I made some changes to the Permutation test section to correct some vagueness and misleading comments. I am not an expert in this area, but the current section does not appear to present a balanced perspective on parametric vs. permutation tests. In addition, all sections would benefit mightily from simple examples of each technique. - Ken K 21:15, 1 March 2006 (UTC)

I changed the "approximation" section title to Monte Carlo Testing" and some of the language therein. Monte Carlo testing is not an approximation, but an exact test (meaning that the true alpha = nominal alpha) and is asymptotically equivalent to the test performed by enumerating all of the possible arrangements.Ken K 19:45, 30 March 2006 (UTC)

Wikipedia wrote "An important consequence of the exchangeability assumption is that tests of difference in location (like a permutation t-test) require equal variance" I'm wondering... requires equal variance to infer what? Do you mean to draw an inference about the population from which the samples are drawn? Okay, maybe so. But there is a radically different way of thinking about permutation tests - as not only distribution free but POPULATION FREE. If the inference is limited to the sample at hand (or to put it a different way, if the entire population is being measured) then I don't see how equal variance is necessary. Why do we need statistical inference if we have the whole population? Because we need to know whether the difference between groups is plausibly attributable to chance (random assignment or simply chance factors).

Answer to the previous post: A test of group difference is not 'POPULATION FREE'. It is a test if the observed data belong to one population or two different populations. This is regardless of if the test is parametric or non-parametric, and also the requirement of exchangeability is independent of if we regard the observed sample as a random sample from a larger population or as the population in it self. For a comprehensive explanation of this, read the article by Welch. But it also is easy to understand this requirement if we think about a concrete example about testing that two groups have the same mean. Assume that we have two samples (or two complete populations) with different variance, and we randomly draw one observation from the combined sample, and that observation happens to have a value in the tail of the combined distribution. A permutation test is a conditional test, and this means that the marginal distribution of the combined sample is fixed, so if we observe an extreme value and (for example) know that the first group have larger variance than the second group, the probablity of that observation to belong to the first group is larger than the probability of belonging to the second group if the null hypothesis is true. This invalidates the basic assumption of a permutation test that all permutations of the observed sample have equal probability when H0 is true. Permutation in this situation is equivalent to the allocation of an observation to the first or second group. This means that if the two groups have very different variance, the significane from the permutation test of group difference in mean may be completely misleading.
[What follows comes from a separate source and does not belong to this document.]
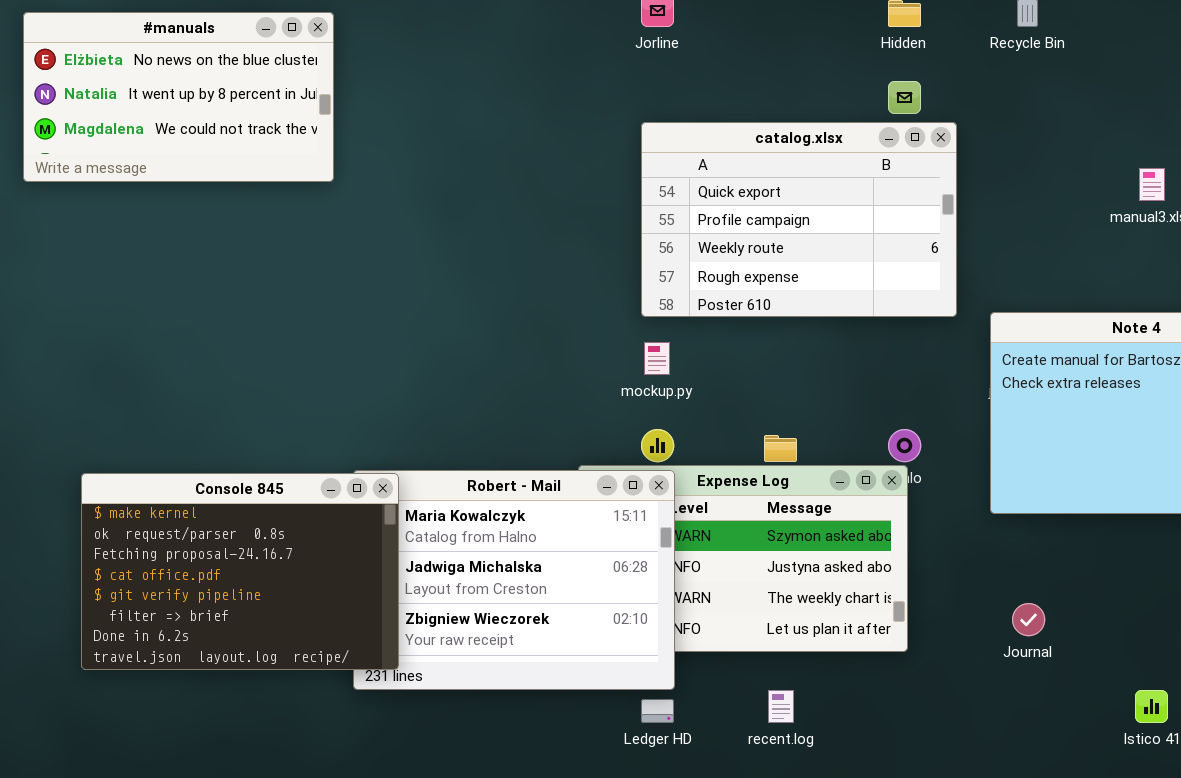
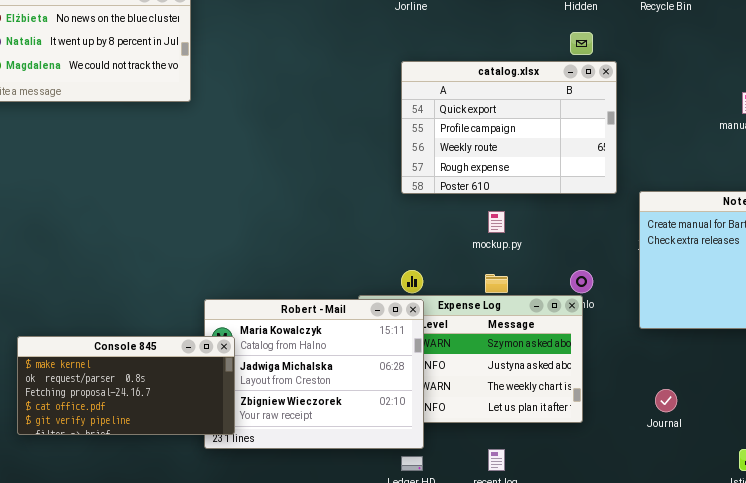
mockup.py: [644,342,670,375] -> [488,211,505,233], moved
Console 845: [81,473,399,670] -> [17,336,235,435], resized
V.S. 28 July 2006

the external link at the bottom of the page (to some random verizon user's page) is (i) broken and (ii) an advertisement (to a "Statistical Consultants for Clinical Trials, Legal Affairs, and Marketing." company). i suggest deletion. -c.w., nyc, Mon Sep 4 05:37:07 EDT 2006

This article is not very clear about what a permutation test actually is. I read the main section on permutation test several times and compared it to other sources and I'm still kind of fuzzy on it. Specifically I'm confused over how you compare the results after the permutations. Is it necessarily implied by permutation test that you order all of the test statistic values, find the number of t values "more extreme" than your t value (I'll call it k), and say that your confidence of the null hypothesis is (k/n!)? Or is that just one way to do it? -Anadverb 16:24, 24 September 2006 (UTC)

[edit] Question

What's a "reference distribution"? There's no definition, and no wikipedia article on it.